REQUIRED ACTION
Your answer should be only the lines below from the one with "Rentals, the leading" to the one with "to be held from June...", repeated exactly, ends included.

------ SUPPLIED DATA ------

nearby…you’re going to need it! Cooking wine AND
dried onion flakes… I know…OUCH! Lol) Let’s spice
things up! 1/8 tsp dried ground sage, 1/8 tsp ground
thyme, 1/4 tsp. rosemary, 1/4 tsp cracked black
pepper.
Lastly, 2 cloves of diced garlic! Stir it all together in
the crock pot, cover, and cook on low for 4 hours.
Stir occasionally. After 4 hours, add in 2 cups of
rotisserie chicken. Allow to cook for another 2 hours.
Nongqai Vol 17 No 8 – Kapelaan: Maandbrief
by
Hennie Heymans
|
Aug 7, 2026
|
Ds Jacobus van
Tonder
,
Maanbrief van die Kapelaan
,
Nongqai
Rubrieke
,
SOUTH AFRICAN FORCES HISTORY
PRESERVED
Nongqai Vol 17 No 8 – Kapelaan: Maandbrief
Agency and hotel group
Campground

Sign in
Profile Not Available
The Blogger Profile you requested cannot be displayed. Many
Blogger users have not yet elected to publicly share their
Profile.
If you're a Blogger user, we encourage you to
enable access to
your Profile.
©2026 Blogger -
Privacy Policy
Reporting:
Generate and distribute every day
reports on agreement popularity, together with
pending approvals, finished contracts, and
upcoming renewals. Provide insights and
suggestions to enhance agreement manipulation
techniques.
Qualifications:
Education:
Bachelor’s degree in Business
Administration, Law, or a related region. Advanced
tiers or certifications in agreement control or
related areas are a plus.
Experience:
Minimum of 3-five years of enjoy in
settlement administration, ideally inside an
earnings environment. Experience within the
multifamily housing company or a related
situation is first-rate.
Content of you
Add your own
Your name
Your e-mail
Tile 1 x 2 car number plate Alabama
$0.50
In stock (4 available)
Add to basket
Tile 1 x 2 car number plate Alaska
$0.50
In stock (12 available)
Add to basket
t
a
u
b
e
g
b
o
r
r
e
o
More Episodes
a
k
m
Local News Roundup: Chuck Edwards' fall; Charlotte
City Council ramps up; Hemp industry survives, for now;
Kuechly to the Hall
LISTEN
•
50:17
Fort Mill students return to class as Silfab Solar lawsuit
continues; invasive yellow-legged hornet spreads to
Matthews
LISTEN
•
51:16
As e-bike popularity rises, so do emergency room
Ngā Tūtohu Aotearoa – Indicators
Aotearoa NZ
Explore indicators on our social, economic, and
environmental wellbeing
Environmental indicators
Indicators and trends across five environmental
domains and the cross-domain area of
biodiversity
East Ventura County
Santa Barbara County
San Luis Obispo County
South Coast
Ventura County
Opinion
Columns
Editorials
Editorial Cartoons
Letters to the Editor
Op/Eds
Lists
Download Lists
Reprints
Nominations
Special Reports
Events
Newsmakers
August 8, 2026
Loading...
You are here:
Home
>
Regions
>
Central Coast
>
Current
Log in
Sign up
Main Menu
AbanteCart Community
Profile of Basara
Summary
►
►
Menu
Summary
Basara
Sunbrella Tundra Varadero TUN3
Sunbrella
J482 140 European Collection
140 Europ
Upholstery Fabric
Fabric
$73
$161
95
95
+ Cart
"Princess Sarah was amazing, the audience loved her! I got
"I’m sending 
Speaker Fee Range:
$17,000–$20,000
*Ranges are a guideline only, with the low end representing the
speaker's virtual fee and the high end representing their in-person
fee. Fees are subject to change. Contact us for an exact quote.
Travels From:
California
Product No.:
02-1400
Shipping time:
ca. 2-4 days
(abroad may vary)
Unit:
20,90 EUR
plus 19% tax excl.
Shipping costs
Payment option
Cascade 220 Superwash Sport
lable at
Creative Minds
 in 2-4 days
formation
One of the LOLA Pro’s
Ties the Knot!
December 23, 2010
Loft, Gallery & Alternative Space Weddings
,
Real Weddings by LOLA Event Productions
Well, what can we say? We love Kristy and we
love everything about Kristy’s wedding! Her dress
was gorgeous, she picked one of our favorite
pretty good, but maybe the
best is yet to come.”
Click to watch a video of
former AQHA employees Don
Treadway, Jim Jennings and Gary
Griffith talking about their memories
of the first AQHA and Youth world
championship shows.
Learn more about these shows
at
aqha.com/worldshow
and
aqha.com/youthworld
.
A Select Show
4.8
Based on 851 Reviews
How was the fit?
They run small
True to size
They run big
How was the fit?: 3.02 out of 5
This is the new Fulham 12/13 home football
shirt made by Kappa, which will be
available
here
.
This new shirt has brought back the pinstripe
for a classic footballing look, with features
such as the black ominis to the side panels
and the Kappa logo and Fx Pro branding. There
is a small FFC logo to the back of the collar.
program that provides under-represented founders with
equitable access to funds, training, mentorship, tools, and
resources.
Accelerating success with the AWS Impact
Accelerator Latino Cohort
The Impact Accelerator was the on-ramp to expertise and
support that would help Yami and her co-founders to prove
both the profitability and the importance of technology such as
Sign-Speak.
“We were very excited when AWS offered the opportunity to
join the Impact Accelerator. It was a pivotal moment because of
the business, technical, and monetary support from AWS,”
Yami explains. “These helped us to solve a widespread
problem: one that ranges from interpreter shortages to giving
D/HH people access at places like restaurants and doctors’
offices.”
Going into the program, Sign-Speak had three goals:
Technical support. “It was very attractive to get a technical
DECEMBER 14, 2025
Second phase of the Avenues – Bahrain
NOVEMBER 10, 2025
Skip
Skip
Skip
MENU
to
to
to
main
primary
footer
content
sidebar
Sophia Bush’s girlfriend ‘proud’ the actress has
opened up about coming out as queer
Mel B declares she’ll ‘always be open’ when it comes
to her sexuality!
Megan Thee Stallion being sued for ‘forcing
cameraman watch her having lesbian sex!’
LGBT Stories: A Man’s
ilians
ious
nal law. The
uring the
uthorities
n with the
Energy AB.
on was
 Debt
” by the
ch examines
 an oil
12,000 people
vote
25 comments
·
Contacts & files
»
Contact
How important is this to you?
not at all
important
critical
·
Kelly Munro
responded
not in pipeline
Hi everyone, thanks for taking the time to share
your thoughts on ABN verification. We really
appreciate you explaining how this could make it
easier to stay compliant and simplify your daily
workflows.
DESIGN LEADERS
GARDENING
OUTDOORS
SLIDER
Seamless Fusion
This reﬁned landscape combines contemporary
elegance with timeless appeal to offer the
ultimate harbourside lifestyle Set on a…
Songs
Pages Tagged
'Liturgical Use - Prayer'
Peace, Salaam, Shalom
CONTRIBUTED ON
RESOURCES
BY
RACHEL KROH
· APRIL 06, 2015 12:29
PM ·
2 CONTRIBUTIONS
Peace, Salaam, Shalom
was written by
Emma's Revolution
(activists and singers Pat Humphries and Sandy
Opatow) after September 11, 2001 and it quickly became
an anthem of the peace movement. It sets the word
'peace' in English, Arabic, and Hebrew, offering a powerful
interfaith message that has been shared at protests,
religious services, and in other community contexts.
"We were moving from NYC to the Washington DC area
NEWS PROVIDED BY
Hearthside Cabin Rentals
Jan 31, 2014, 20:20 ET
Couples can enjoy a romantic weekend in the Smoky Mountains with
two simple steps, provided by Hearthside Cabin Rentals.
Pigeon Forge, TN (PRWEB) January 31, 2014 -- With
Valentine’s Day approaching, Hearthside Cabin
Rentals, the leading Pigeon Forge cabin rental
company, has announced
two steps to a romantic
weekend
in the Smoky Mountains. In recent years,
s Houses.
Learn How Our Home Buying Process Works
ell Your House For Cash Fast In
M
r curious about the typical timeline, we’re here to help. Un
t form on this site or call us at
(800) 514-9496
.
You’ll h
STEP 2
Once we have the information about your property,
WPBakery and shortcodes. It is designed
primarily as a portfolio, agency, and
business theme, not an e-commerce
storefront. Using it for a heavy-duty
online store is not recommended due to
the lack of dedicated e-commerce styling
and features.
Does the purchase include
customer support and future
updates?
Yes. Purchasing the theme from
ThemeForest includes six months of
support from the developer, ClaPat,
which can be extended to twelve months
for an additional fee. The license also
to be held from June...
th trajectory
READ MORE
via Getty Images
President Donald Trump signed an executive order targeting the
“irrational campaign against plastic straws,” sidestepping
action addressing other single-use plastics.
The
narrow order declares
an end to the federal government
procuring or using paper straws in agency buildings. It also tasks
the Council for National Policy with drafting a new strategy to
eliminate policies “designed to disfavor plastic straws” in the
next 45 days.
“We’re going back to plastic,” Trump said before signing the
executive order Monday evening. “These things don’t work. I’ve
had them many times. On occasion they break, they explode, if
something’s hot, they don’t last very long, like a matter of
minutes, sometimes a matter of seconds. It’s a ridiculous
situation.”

------

ANSWER TO THE EXERCISE
Rentals, the leading Pigeon Forge cabin rental
company, has announced
two steps to a romantic
weekend
in the Smoky Mountains. In recent years,
s Houses.
Learn How Our Home Buying Process Works
ell Your House For Cash Fast In
M
r curious about the typical timeline, we’re here to help. Un
t form on this site or call us at
(800) 514-9496
.
You’ll h
STEP 2
Once we have the information about your property,
WPBakery and shortcodes. It is designed
primarily as a portfolio, agency, and
business theme, not an e-commerce
storefront. Using it for a heavy-duty
online store is not recommended due to
the lack of dedicated e-commerce styling
and features.
Does the purchase include
customer support and future
updates?
Yes. Purchasing the theme from
ThemeForest includes six months of
support from the developer, ClaPat,
which can be extended to twelve months
for an additional fee. The license also
to be held from June...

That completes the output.